* _Requirement 1_
Translate this sentence from the geoh5py data page into Spanish: "Data can be added to an Object entity using the add_data method."
* _Requirement 2_
Reproduce the geoh5py data page word for word, everything from "# Get the curve" down to "the add_data method.".
* _Requirement 3_
Write the next part of the geoh5py data page, picking up right after its last line.
═══ Text under study
Data¶
The geoh5 format allows storing data (values) on different parts of an Object. The data types currently supported by geoh5py are
- Float 
- Integer 
- Text 
- Colormap 
- Well log 

[1]:
from geoh5py.workspace import Workspace
import numpy as np
# Re-use the previous workspace
workspace = Workspace("my_project.geoh5")
# Get the curve from previous section
curve = workspace.get_entity("Curve")[0]
Float¶
Numerical float data can be attached to the various elements making up object. Data can be added to an Object entity using the add_data method.
[2]:
curve.add_data({
    "my_cell_values": {
        "association":"CELL",
        "values": np.random.randn(curve.n_cells)
    }
})
══════
═══ Information supplied
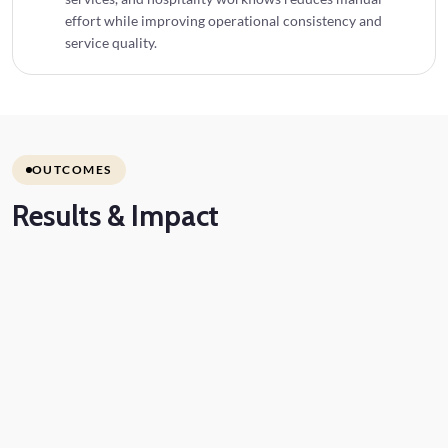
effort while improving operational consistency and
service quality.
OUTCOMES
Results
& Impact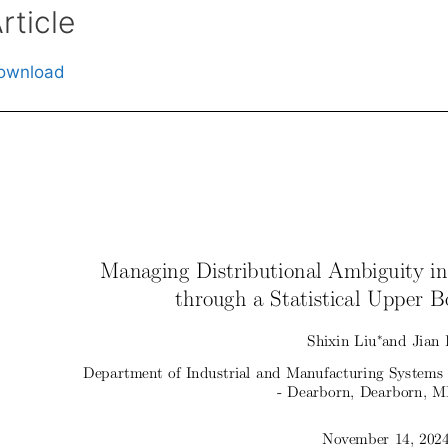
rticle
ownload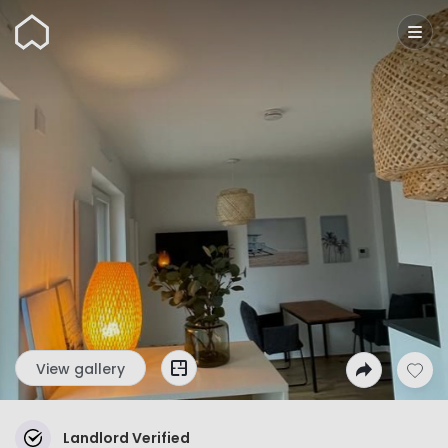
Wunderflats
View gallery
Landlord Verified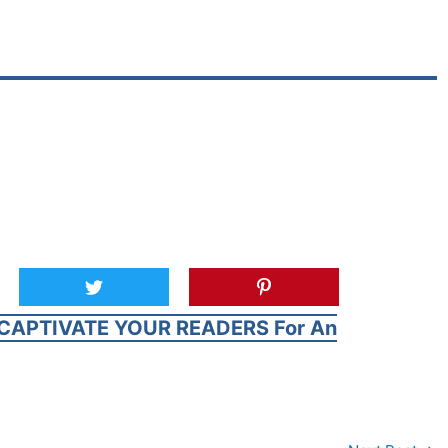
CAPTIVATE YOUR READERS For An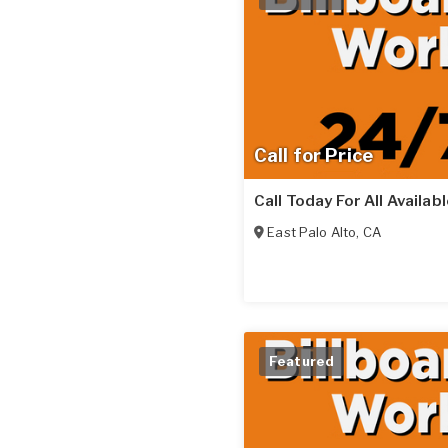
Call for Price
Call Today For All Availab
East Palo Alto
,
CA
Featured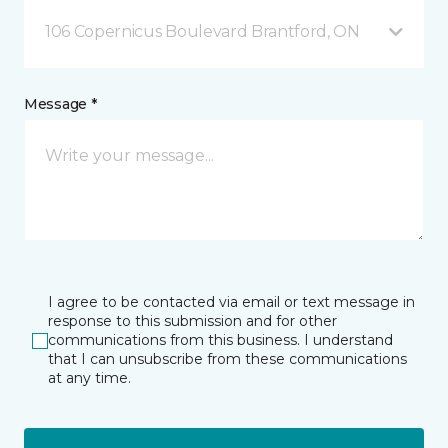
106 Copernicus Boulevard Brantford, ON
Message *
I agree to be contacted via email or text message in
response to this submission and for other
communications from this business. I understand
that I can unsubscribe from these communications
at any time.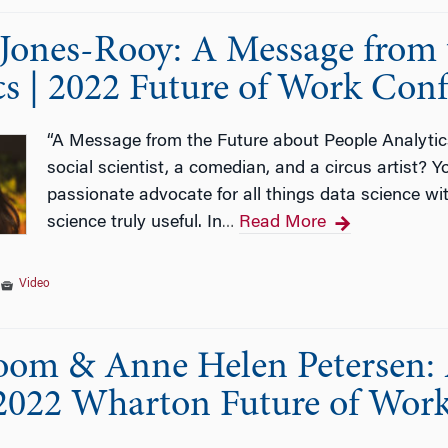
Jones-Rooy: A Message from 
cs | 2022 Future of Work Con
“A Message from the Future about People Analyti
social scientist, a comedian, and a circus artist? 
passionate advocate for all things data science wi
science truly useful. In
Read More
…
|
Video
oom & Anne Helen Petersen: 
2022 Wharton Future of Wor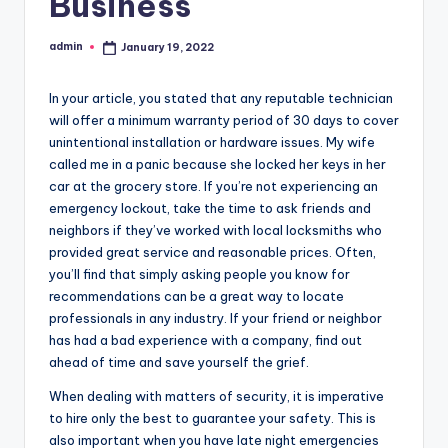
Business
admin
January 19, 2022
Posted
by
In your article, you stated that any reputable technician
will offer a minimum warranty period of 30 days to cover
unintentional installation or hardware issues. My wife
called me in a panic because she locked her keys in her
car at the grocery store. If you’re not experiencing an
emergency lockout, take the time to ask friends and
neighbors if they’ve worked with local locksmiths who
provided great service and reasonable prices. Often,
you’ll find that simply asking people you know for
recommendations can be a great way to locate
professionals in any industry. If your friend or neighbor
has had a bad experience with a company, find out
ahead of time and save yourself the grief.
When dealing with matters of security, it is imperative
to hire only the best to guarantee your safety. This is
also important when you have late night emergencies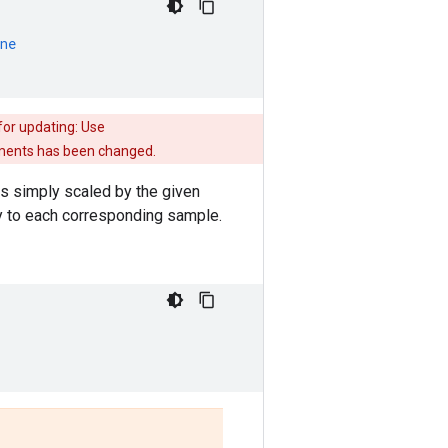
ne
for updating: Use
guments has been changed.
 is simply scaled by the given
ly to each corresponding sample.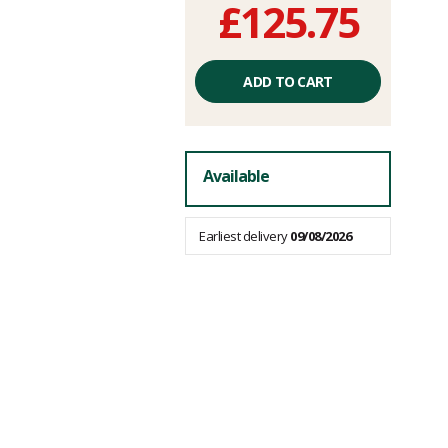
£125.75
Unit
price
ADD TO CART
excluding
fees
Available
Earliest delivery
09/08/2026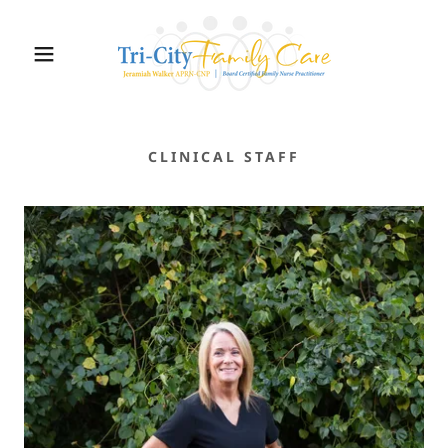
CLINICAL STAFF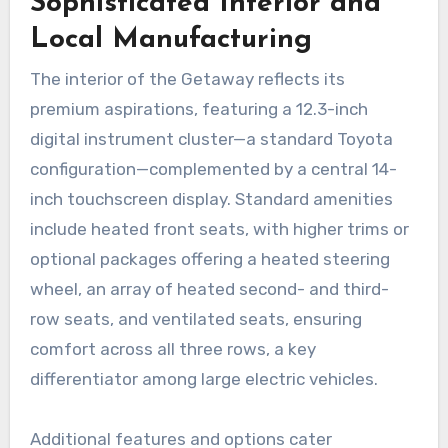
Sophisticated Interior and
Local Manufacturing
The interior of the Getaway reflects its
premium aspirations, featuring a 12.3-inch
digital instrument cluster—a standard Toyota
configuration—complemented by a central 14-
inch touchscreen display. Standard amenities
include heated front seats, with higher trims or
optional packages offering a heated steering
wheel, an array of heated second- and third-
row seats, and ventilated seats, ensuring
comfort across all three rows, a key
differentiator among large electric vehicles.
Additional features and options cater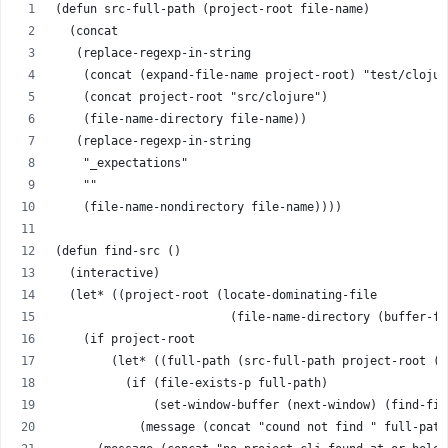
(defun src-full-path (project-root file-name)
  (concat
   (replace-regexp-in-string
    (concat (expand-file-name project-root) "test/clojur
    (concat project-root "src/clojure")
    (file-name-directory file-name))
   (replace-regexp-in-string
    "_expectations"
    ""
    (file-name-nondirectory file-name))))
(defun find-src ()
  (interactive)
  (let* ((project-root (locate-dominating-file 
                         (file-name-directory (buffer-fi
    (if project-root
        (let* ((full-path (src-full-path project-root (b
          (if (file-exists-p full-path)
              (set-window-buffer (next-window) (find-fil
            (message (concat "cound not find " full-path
══════
═══ Information supplied
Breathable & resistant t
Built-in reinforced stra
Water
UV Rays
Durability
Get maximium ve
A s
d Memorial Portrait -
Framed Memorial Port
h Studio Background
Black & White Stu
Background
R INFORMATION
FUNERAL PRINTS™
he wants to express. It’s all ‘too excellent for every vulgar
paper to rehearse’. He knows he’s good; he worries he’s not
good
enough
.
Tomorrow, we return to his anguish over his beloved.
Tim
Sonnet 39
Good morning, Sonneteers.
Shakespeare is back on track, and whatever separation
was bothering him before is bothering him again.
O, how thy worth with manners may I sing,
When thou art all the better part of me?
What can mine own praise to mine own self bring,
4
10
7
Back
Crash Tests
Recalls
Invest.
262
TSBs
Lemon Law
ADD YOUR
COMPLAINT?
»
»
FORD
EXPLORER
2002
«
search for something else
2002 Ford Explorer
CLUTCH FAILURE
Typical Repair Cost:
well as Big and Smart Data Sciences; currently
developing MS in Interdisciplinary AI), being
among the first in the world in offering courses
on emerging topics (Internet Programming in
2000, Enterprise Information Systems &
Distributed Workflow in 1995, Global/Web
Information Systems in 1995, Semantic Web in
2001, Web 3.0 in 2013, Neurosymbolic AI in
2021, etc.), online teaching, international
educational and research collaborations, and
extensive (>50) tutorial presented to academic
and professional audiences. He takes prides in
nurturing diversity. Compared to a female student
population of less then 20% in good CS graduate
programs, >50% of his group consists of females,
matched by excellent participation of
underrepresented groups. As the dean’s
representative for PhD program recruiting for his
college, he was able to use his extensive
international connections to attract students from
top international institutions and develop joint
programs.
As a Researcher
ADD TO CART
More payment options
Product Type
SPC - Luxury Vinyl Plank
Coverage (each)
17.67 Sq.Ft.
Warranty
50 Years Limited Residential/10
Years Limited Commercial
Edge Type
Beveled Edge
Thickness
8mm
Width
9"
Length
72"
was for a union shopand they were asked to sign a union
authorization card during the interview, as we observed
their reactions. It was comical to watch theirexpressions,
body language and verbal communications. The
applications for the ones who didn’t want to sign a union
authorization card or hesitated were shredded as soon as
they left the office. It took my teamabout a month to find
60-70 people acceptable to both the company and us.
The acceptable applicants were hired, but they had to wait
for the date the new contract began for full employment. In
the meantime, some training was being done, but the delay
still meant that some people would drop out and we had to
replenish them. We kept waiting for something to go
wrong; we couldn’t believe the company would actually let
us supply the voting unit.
══════
* _Expected output 1_
Se pueden agregar datos a una entidad Object mediante el método add_data.

* _Expected output 2_
# Get the curve from previous section
curve = workspace.get_entity("Curve")[0]
Float¶
Numerical float data can be attached to the various elements making up object. Data can be added to an Object entity using the add_data method.

* _Expected output 3_
[2]:
<geoh5py.data.float_data.FloatData at 0x7fb48c295cf0>
The association can be one of:
- OBJECT: Single element characterizing the parent object 
- VERTEX: Array of values associated with the parent object vertices 
- CELL: Array of values associated with the parent object cells 
The length and order of the array of values must be consistent with the corresponding element of association. If the association argument is omited, geoh5py will attempt to assign the data to the correct part based on the shape of the data values, either object.n_values or object.n_cells
[3]:
# Add multiple data vectors on a single call
data = {}
for ii in range(8):
    data[f"Period:{ii}"] = {
        "association":"VERTEX",
        "values": (ii+1) * np.cos(ii*curve.vertices[:, 0]*np.pi/curve.vertices[:, 0].max()/4.)
    }
data_list = curve.add_data(data)
print([obj.name for obj in data_list])
['Period:0', 'Period:1', 'Period:2', 'Period:3', 'Period:4', 'Period:5', 'Period:6', 'Period:7']
The newly created data is directly added to the project’s geoh5 file and available for visualization:

Integer¶
Same implementation as for Float data type but with values provided as integer (int32).
Text¶
Text (string) data can only be associated to the object itself.
[4]:
curve.add_data({
    "my_comment": {
        "association":"OBJECT",
        "values": "hello_world"
    }
})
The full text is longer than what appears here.